* Exercise goal
Using the data that follows, return exactly the lines from the one that contains "can live content lives of solitude, keeping" through the one that contains "second surveillance", ends included.

(Source records)
□ □ □ □ □

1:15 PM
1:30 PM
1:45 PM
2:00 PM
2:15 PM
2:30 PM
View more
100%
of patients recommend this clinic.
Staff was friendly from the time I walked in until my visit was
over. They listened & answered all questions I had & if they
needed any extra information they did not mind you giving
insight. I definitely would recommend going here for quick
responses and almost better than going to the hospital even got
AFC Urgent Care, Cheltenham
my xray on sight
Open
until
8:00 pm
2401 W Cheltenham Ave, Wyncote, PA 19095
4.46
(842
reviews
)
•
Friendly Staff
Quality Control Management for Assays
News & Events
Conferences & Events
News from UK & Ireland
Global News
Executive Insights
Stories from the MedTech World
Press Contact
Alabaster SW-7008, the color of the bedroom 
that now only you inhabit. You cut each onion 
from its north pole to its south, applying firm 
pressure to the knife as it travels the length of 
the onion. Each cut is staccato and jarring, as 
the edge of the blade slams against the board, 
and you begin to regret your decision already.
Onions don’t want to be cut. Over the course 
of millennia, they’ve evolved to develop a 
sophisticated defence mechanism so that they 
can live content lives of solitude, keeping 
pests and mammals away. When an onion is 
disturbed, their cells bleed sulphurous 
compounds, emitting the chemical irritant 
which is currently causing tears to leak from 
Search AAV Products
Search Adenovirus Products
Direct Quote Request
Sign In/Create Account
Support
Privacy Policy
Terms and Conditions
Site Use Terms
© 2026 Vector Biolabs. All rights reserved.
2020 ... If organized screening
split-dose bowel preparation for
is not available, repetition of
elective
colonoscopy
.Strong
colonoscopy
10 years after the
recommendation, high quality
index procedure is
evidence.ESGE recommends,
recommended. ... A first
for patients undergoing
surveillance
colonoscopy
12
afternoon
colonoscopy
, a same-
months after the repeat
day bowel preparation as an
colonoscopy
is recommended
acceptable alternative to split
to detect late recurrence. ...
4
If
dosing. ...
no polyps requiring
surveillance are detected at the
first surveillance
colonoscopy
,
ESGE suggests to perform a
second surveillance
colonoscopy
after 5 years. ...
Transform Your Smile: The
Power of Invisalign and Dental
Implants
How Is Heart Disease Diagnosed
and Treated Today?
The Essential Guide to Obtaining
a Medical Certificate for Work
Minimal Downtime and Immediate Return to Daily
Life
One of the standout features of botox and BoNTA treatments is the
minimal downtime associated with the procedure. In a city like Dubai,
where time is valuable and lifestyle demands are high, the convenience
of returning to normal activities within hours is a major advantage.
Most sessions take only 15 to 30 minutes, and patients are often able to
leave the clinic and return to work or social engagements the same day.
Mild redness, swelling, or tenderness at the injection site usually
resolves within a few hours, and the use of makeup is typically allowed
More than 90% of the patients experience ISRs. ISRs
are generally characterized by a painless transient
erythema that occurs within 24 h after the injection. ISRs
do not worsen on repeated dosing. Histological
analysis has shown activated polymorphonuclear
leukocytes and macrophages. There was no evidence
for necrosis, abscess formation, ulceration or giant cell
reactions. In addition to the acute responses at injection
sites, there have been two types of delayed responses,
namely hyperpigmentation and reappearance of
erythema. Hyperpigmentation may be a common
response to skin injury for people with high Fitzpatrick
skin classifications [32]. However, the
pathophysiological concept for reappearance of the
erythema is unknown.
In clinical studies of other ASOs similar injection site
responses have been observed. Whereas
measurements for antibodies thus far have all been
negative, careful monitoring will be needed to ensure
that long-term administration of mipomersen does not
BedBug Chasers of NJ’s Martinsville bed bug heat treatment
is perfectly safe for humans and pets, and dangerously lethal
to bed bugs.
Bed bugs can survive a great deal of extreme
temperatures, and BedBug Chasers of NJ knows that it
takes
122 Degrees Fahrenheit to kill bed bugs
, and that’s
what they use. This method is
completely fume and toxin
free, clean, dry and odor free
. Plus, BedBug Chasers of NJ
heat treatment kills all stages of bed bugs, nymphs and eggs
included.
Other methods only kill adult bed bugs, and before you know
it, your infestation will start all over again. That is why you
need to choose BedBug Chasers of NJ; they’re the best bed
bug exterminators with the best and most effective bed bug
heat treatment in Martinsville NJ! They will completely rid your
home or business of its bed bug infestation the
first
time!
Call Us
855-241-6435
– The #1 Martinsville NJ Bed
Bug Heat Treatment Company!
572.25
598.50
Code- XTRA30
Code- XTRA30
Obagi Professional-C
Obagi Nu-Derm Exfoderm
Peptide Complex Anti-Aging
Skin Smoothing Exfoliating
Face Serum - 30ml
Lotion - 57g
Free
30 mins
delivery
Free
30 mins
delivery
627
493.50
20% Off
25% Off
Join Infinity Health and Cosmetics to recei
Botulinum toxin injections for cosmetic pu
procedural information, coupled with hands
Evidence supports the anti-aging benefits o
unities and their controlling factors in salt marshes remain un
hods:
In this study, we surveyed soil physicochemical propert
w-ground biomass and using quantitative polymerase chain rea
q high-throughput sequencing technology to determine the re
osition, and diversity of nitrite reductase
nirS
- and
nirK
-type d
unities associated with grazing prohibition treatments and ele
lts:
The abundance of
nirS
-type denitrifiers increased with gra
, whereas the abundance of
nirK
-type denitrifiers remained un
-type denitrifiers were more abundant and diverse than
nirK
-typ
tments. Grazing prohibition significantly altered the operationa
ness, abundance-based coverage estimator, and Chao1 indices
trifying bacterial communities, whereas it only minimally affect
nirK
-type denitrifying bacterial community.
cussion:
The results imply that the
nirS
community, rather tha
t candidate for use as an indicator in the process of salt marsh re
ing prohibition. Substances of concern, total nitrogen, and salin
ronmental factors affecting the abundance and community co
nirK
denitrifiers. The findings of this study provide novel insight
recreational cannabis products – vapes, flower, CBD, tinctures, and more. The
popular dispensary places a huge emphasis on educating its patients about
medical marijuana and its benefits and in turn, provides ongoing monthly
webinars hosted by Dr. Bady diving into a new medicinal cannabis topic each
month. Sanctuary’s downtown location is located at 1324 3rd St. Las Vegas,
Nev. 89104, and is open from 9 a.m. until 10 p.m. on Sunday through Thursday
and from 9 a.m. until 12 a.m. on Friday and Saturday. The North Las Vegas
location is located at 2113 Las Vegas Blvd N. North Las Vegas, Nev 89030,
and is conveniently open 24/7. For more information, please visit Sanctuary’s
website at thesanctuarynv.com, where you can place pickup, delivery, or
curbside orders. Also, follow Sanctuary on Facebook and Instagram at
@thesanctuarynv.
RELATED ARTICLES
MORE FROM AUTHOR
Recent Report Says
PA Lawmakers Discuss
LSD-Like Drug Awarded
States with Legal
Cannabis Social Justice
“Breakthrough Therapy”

□ □ □ □ □

* Result
can live content lives of solitude, keeping 
pests and mammals away. When an onion is 
disturbed, their cells bleed sulphurous 
compounds, emitting the chemical irritant 
which is currently causing tears to leak from 
Search AAV Products
Search Adenovirus Products
Direct Quote Request
Sign In/Create Account
Support
Privacy Policy
Terms and Conditions
Site Use Terms
© 2026 Vector Biolabs. All rights reserved.
2020 ... If organized screening
split-dose bowel preparation for
is not available, repetition of
elective
colonoscopy
.Strong
colonoscopy
10 years after the
recommendation, high quality
index procedure is
evidence.ESGE recommends,
recommended. ... A first
for patients undergoing
surveillance
colonoscopy
12
afternoon
colonoscopy
, a same-
months after the repeat
day bowel preparation as an
colonoscopy
is recommended
acceptable alternative to split
to detect late recurrence. ...
4
If
dosing. ...
no polyps requiring
surveillance are detected at the
first surveillance
colonoscopy
,
ESGE suggests to perform a
second surveillance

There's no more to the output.